Meaning Of Leverage And Its Importance For ForeTraders

If financial markets are your only source of income, leverage is a necessary term you must be aware of. Many forex beginners are confused about leverage and end up blowing their whole trading account. In simple words, leverage refers to a type of credit which is offered by brokers to forex traders so that they can open large positions which can turn out to be profitable for them. On a macro level, leverage is widely used by many countries and companies worldwide. Let’s understand the term by way of an example: Say an entrepreneur starts a business with $5 million and goes to a bank to take an additional loan of $30 million to purchase stock and machinery. Thus, the entrepreneur is bound to pay the bank a part of his revenue. If he is unable to do so, the bank can force him to liquidate.
How is Leverage Used in Forex Trading?
The concept explained above is applicable to the forex market as well. Various forex brokerage firms want their clients to earn huge profits, so they offer them different leverage levels. This helps traders and investors to trade more financial instruments and take advantage of all the opportunities available in the market. The one thing the traders must bear in mind is leverage ratios are always represented in the ratios such as 5:1, 500:1 and many more.

The leverage size offered by the brokers depends upon the assets being traded. For Example: when it comes to cryptocurrencies, their maximum amount of leverage is quite low compared to currencies such as EUR/USD. This is so because cryptocurrencies are more volatile in nature. In addition, the leverage for certain assets can also be minimized if one expects a market-moving event. This is basically done to minimize the impact of major shocks on the market. In previous years, there have been various such events that led to the brokers reducing the amount of funds being borrowed by the traders, such as the 2016 elections in the USA and the Brexit vote.

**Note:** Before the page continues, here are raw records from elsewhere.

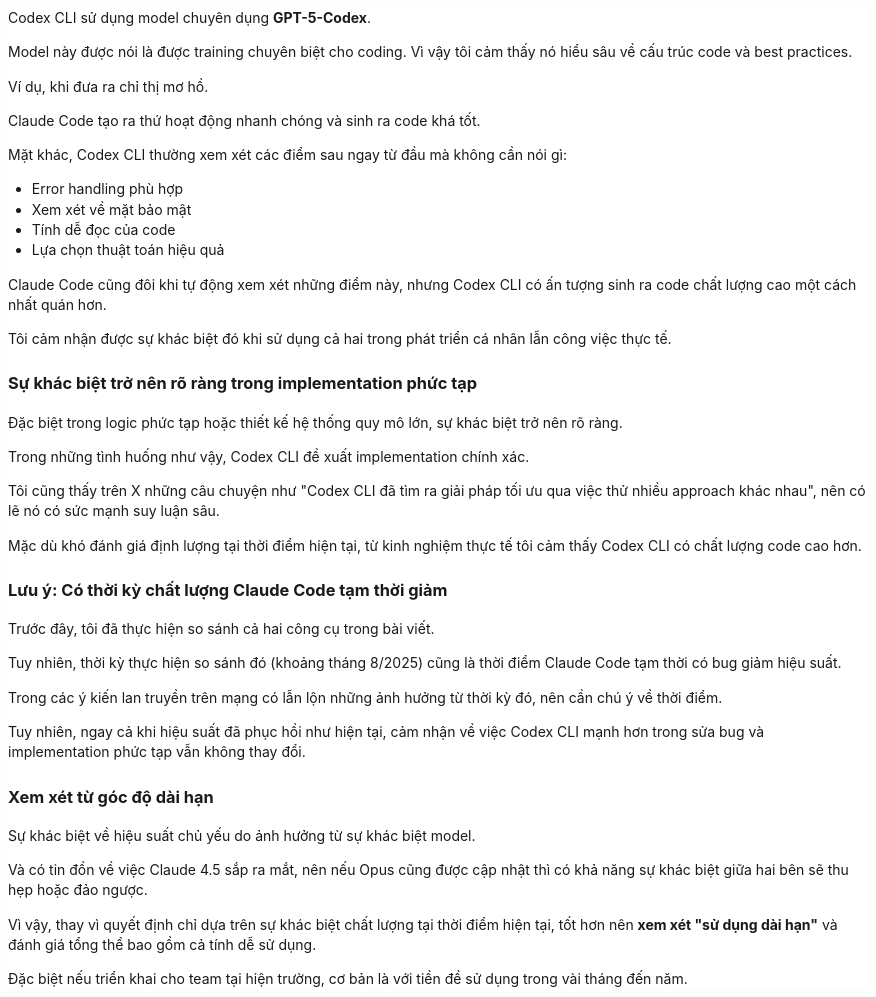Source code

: Codex CLI sử dụng model chuyên dụng **GPT-5-Codex**.

Model này được nói là được training chuyên biệt cho coding.
Vì vậy tôi cảm thấy nó hiểu sâu về cấu trúc code và best practices.

Ví dụ, khi đưa ra chỉ thị mơ hồ.

Claude Code tạo ra thứ hoạt động nhanh chóng và sinh ra code khá tốt.

Mặt khác, Codex CLI thường xem xét các điểm sau ngay từ đầu mà không cần nói gì:

- Error handling phù hợp
- Xem xét về mặt bảo mật
- Tính dễ đọc của code
- Lựa chọn thuật toán hiệu quả

Claude Code cũng đôi khi tự động xem xét những điểm này, nhưng Codex CLI có ấn tượng sinh ra code chất lượng cao một cách nhất quán hơn.

Tôi cảm nhận được sự khác biệt đó khi sử dụng cả hai trong phát triển cá nhân lẫn công việc thực tế.

### Sự khác biệt trở nên rõ ràng trong implementation phức tạp

Đặc biệt trong logic phức tạp hoặc thiết kế hệ thống quy mô lớn, sự khác biệt trở nên rõ ràng.

Trong những tình huống như vậy, Codex CLI đề xuất implementation chính xác.

Tôi cũng thấy trên X những câu chuyện như "Codex CLI đã tìm ra giải pháp tối ưu qua việc thử nhiều approach khác nhau", nên có lẽ nó có sức mạnh suy luận sâu.

Mặc dù khó đánh giá định lượng tại thời điểm hiện tại, từ kinh nghiệm thực tế tôi cảm thấy Codex CLI có chất lượng code cao hơn.

### Lưu ý: Có thời kỳ chất lượng Claude Code tạm thời giảm

Trước đây, tôi đã thực hiện so sánh cả hai công cụ trong bài viết.

Tuy nhiên, thời kỳ thực hiện so sánh đó (khoảng tháng 8/2025) cũng là thời điểm Claude Code tạm thời có bug giảm hiệu suất.

Trong các ý kiến lan truyền trên mạng có lẫn lộn những ảnh hưởng từ thời kỳ đó, nên cần chú ý về thời điểm.

Tuy nhiên, ngay cả khi hiệu suất đã phục hồi như hiện tại, cảm nhận về việc Codex CLI mạnh hơn trong sửa bug và implementation phức tạp vẫn không thay đổi.

### Xem xét từ góc độ dài hạn

Sự khác biệt về hiệu suất chủ yếu do ảnh hưởng từ sự khác biệt model.

Và có tin đồn về việc Claude 4.5 sắp ra mắt, nên nếu Opus cũng được cập nhật thì có khả năng sự khác biệt giữa hai bên sẽ thu hẹp hoặc đảo ngược.

Vì vậy, thay vì quyết định chỉ dựa trên sự khác biệt chất lượng tại thời điểm hiện tại, tốt hơn nên **xem xét "sử dụng dài hạn"** và đánh giá tổng thể bao gồm cả tính dễ sử dụng.

Đặc biệt nếu triển khai cho team tại hiện trường, cơ bản là với tiền đề sử dụng trong vài tháng đến năm.
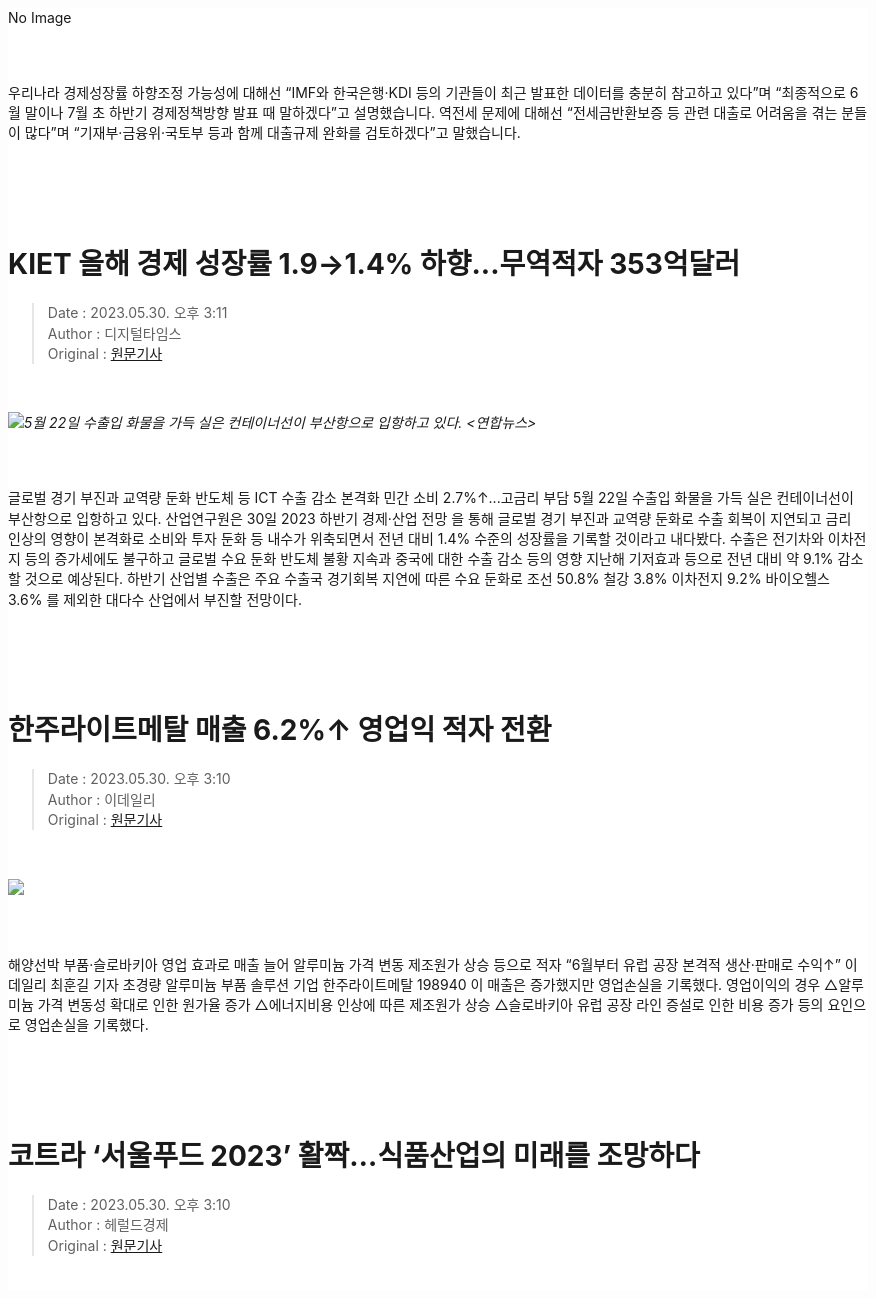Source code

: No Image  
<br/><br/>  
  
우리나라 경제성장률 하향조정 가능성에 대해선 “IMF와 한국은행·KDI 등의 기관들이 최근 발표한 데이터를 충분히 참고하고 있다”며 “최종적으로 6월 말이나 7월 초 하반기 경제정책방향 발표 때 말하겠다”고 설명했습니다.
역전세 문제에 대해선 “전세금반환보증 등 관련 대출로 어려움을 겪는 분들이 많다”며 “기재부·금융위·국토부 등과 함께 대출규제 완화를 검토하겠다”고 말했습니다.  
<br/><br/><br/>  

  
# KIET 올해 경제 성장률 1.9→1.4% 하향...무역적자 353억달러  
  
> Date : 2023.05.30. 오후 3:11  
> Author : 디지털타임스  
> Original : [원문기사](https://n.news.naver.com/mnews/article/029/0002803710?sid=101)  
<br/>  
  
<img src="https://imgnews.pstatic.net/image/029/2023/05/30/0002803710_001_20230530151115024.jpg?type=w647" id="img1"></img><em class="img_desc">5월  22일 수출입 화물을 가득 실은 컨테이너선이 부산항으로 입항하고 있다. &lt;연합뉴스&gt;    </em>  
<br/><br/>  
  
글로벌 경기 부진과 교역량 둔화 반도체 등 ICT 수출 감소 본격화 민간 소비 2.7%↑...고금리 부담 5월 22일 수출입 화물을 가득 실은 컨테이너선이 부산항으로 입항하고 있다.
산업연구원은 30일 2023 하반기 경제·산업 전망 을 통해 글로벌 경기 부진과 교역량 둔화로 수출 회복이 지연되고 금리 인상의 영향이 본격화로 소비와 투자 둔화 등 내수가 위축되면서 전년 대비 1.4% 수준의 성장률을 기록할 것이라고 내다봤다.
수출은 전기차와 이차전지 등의 증가세에도 불구하고 글로벌 수요 둔화 반도체 불황 지속과 중국에 대한 수출 감소 등의 영향 지난해 기저효과 등으로 전년 대비 약 9.1% 감소할 것으로 예상된다.
하반기 산업별 수출은 주요 수출국 경기회복 지연에 따른 수요 둔화로 조선 50.8% 철강 3.8% 이차전지 9.2% 바이오헬스 3.6% 를 제외한 대다수 산업에서 부진할 전망이다.  
<br/><br/><br/>  

  
# 한주라이트메탈 매출 6.2%↑ 영업익 적자 전환  
  
> Date : 2023.05.30. 오후 3:10  
> Author : 이데일리  
> Original : [원문기사](https://n.news.naver.com/mnews/article/018/0005496866?sid=101)  
<br/>  
  
<img src="https://imgnews.pstatic.net/image/018/2023/05/30/0005496866_001_20230530151008569.jpg?type=w647" id="img1"></img>  
<br/><br/>  
  
해양선박 부품·슬로바키아 영업 효과로 매출 늘어 알루미늄 가격 변동 제조원가 상승 등으로 적자 “6월부터 유럽 공장 본격적 생산·판매로 수익↑” 이데일리 최훈길 기자 초경량 알루미늄 부품 솔루션 기업 한주라이트메탈 198940 이 매출은 증가했지만 영업손실을 기록했다.
영업이익의 경우 △알루미늄 가격 변동성 확대로 인한 원가율 증가 △에너지비용 인상에 따른 제조원가 상승 △슬로바키아 유럽 공장 라인 증설로 인한 비용 증가 등의 요인으로 영업손실을 기록했다.  
<br/><br/><br/>  

  
# 코트라 ‘서울푸드 2023’ 활짝…식품산업의 미래를 조망하다  
  
> Date : 2023.05.30. 오후 3:10  
> Author : 헤럴드경제  
> Original : [원문기사](https://n.news.naver.com/mnews/article/016/0002149961?sid=101)  
<br/>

The amount that the brokers allow to lend traders help them to trade more; they even help them with those assets they could not have without leverage. For Example: if a trader has $1,000 in his trading account, it is tough for him to trade gold futures if, let’s assume, they are traded at $1,200. However, if the trader uses the leverage ratio of 100:1, he is able to buy gold futures worth $100,000.
Types of Markets Where You Can Trade Using Leverage
Leverage trading allows you to trade in multiple assets such as currencies, stocks, indices, cryptos, commodities and more. All you need is to find a broker that can offer leverage so that you can take advantage of it.
How to Compute Leverage Ratio?
There is a simple formula to compute leverage as below:
L= A/E
Where L= leverage
A= amount of the asset
E= margin account
Significance of Leverage in Trading
Firstly, leverage minimizes the capital amount which a trader requires to open a trading position. Many people earlier thought of trading mainly as a venture which is meant for big investors with lots of money. However, with leverage, small traders even with $100 capital can get to experience forex trading. All they need to do is find a reasonable leverage ratio, and you would be able to deal in funds which would be much more than your initial capital.
Furthermore, trading is also a valuable tool to maximize your gains. Whenever a financial instrument’s price rises, the traders can get a substantial profit based on the ratio used. It’s worth mentioning that the size of leverage used by traders greatly impacts the trading account.
Bottom Line
For forex traders, the significance of leverage cannot be underestimated. Therefore, they should take some time out and evaluate their risk-bearing capacity before deciding the money size they want to borrow from the brokers.
Experienced professionals with impeccable knowledge about risk management can utilize high leverage ratios so as to maximize their profits. On the other hand, for forex beginners who are just starting out, it is recommended they must use a low leverage ratio. Although the profits will be less, the trader would feel more comfortable knowing they are not exposed to greater risks.